WORK TO COMPLETE >> Print the entries below again exactly as they stand, but skip any picture.

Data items
▼

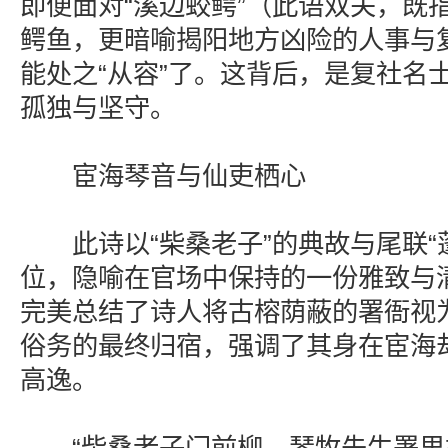
即便面对“溪边蛟鳄”（此语双关，既
鳄鱼，更暗喻揭阳地方凶险的人事与
能处之“从容”了。这背后，是复社名
孤独与坚守。
宦海琴音与仙吏栖心
此诗以“柴桑老子”的典故与尾联“
位，隐喻在官场中保持的一份雅致与清
完美总结了诗人将古榕荫蔽的署衙视
俗务的最终归宿，强调了其身在宦海
高逸。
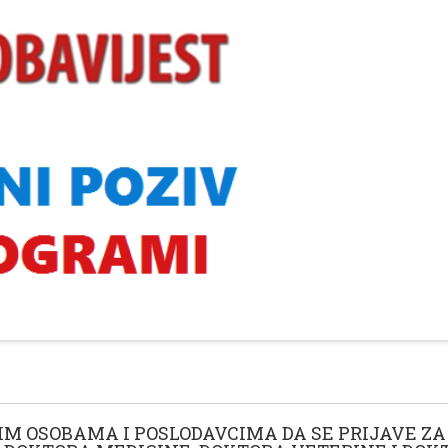
IM OSOBAMA I POSLODAVCIMA DA SE PRIJAVE ZA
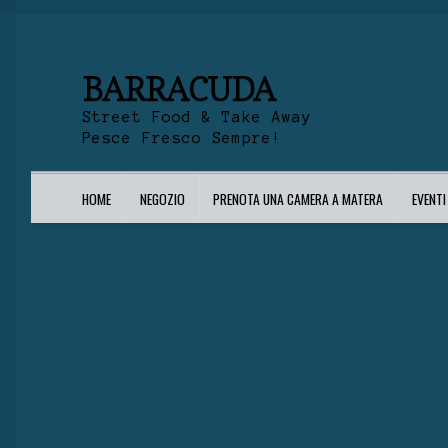
BARRACUDA
Street Food & Take Away
Pesce Fresco Sempre!
HOME
NEGOZIO
PRENOTA UNA CAMERA A MATERA
EVENT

▲

OUTPUT OF THE EXERCISE >>
即便面对“溪边蛟鳄”（此语双关，既
鳄鱼，更暗喻揭阳地方凶险的人事与
能处之“从容”了。这背后，是复社名
孤独与坚守。
宦海琴音与仙吏栖心
此诗以“柴桑老子”的典故与尾联“
位，隐喻在官场中保持的一份雅致与清
完美总结了诗人将古榕荫蔽的署衙视
俗务的最终归宿，强调了其身在宦海
高逸。
IM OSOBAMA I POSLODAVCIMA DA SE PRIJAVE ZA
BARRACUDA
Street Food & Take Away
Pesce Fresco Sempre!
HOME
NEGOZIO
PRENOTA UNA CAMERA A MATERA
EVENT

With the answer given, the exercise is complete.